▸ The exercise
Please extend the summary below of a study on triple-line dynamics in solid films, continuing right after its last line.

▸ Given text
[Start]

Purpose of the Study:

  • To derive comprehensive kinetic boundary conditions for triple-line dynamics in solid films on solid substrates.
  • To differentiate conditions for nonconserved (evaporation-condensation) and conserved (surface diffusion) processes.
  • To analyze the influence of mesoscopic models, including wetting potential and mobility, on these conditions.

Main Methods:

  • Utilized matched asymptotic expansion from a mesoscopic model.
  • Incorporated a thickness-dependent wetting potential (disjoining pressure) and mobility.
  • Analyzed both nonconserved and conserved dynamic regimes.

Main Results:

  • Derived a single boundary condition for nonconserved dynamics, linking triple-line velocity to contact angle deviation.
  • Established two kinetic boundary conditions for conserved dynamics, relating velocity, mass flux, contact angle deviation, and chemical potential discontinuity.

[End]

▸ Listed entries
[Start]

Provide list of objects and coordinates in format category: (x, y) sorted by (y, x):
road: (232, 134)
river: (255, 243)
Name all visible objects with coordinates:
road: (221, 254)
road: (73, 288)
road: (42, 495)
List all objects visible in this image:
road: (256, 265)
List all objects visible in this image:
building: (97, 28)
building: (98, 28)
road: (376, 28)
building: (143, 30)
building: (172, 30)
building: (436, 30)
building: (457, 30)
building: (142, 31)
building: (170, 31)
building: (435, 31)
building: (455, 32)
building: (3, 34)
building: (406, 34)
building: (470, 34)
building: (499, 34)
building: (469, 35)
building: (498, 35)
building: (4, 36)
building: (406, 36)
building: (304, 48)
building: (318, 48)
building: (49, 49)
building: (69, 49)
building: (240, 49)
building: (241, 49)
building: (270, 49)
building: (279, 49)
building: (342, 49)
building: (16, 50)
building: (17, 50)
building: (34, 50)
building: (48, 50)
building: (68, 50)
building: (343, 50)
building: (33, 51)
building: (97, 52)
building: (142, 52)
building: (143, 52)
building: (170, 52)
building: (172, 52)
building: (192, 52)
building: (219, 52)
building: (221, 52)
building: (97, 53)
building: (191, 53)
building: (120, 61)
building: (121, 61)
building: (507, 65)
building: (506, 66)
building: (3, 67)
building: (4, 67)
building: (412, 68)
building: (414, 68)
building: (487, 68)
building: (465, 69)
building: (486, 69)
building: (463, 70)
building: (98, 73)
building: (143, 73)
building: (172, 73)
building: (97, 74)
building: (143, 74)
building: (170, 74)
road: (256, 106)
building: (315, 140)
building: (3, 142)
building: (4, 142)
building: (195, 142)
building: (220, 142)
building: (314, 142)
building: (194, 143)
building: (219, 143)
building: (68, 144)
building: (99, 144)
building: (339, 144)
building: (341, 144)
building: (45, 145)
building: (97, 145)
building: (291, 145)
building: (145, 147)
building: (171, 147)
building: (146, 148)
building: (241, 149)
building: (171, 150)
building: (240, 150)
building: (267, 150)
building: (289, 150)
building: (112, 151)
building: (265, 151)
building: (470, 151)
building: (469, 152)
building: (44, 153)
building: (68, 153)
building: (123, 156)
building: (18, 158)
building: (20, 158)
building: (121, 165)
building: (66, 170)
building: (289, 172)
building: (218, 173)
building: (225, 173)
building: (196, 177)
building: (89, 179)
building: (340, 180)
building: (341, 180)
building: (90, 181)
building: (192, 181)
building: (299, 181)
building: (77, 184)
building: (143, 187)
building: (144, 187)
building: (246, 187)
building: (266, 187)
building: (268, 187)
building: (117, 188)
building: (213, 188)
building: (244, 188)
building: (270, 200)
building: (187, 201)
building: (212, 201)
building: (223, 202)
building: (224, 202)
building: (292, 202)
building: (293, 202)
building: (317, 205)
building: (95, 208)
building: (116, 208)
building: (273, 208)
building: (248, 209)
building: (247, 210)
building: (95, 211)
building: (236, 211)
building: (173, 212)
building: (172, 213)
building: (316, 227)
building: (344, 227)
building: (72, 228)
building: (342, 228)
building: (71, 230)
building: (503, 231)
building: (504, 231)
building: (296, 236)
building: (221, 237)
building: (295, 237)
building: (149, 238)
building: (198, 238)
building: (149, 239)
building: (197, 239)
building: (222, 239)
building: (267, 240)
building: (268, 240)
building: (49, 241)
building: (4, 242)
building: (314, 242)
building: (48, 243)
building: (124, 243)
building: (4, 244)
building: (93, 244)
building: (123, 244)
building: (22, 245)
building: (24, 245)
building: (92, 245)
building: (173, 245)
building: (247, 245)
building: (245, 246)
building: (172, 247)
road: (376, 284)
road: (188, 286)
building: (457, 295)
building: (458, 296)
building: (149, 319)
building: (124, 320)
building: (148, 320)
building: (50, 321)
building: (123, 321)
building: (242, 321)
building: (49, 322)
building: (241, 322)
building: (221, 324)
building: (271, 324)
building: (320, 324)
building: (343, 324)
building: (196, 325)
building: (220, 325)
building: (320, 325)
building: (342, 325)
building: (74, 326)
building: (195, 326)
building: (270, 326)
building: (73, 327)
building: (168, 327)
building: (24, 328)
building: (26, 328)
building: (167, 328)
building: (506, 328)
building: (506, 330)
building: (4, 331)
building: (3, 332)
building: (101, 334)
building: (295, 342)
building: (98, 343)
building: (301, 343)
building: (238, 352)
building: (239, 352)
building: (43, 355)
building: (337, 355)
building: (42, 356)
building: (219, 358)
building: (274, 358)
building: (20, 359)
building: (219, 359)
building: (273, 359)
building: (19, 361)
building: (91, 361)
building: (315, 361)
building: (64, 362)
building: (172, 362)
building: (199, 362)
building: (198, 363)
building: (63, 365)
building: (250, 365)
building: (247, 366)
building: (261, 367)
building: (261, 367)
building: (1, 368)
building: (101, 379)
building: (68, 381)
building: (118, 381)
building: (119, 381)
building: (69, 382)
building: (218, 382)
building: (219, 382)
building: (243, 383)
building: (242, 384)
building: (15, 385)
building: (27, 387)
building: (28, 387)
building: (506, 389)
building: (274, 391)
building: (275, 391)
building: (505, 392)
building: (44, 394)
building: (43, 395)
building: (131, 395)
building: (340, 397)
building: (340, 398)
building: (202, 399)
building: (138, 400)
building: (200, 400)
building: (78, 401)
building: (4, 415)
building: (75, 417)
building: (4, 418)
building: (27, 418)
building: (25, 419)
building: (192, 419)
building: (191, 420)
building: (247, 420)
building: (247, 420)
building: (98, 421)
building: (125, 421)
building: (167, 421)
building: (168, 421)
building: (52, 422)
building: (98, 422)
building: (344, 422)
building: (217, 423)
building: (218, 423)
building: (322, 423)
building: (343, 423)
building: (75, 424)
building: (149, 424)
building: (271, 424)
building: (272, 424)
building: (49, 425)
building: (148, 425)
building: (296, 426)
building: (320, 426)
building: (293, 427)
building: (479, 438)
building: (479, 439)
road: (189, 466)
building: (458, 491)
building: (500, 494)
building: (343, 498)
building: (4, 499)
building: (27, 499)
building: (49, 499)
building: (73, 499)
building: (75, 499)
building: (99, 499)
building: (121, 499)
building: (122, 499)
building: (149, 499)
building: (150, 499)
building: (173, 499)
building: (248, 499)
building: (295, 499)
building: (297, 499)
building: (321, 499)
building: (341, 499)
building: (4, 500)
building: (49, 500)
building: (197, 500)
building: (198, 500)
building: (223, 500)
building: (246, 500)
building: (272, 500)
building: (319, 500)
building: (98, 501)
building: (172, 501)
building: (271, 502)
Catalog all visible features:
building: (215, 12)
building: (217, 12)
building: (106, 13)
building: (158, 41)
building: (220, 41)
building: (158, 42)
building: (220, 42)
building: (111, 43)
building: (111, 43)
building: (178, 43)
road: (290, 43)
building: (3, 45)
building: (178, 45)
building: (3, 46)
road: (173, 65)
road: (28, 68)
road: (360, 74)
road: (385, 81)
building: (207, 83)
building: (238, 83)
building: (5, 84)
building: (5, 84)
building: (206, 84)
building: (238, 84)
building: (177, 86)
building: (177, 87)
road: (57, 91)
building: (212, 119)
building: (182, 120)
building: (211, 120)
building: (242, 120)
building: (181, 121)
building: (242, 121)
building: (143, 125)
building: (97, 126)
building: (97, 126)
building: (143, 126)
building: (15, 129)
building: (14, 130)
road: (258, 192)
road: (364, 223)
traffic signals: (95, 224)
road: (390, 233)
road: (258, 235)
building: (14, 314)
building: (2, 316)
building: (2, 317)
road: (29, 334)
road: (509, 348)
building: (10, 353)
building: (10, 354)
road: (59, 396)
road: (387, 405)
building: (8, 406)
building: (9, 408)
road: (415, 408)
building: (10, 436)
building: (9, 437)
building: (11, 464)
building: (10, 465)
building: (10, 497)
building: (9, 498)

[End]

▸ Exercise result
  • Identified three kinetic coefficients governing conserved dynamics and determined conditions for their finiteness.
  • Observed potential divergence of kinetic coefficients in the conserved model with van der Waals interactions.

Conclusions:

  • The derived boundary conditions provide a more accurate description of triple-line kinetics for solid films.
  • The findings highlight the distinct behaviors of conserved and nonconserved dynamics at the triple line.
  • The study offers insights into the role of intermolecular forces (van der Waals) and material properties (wetting, mobility) in film evolution.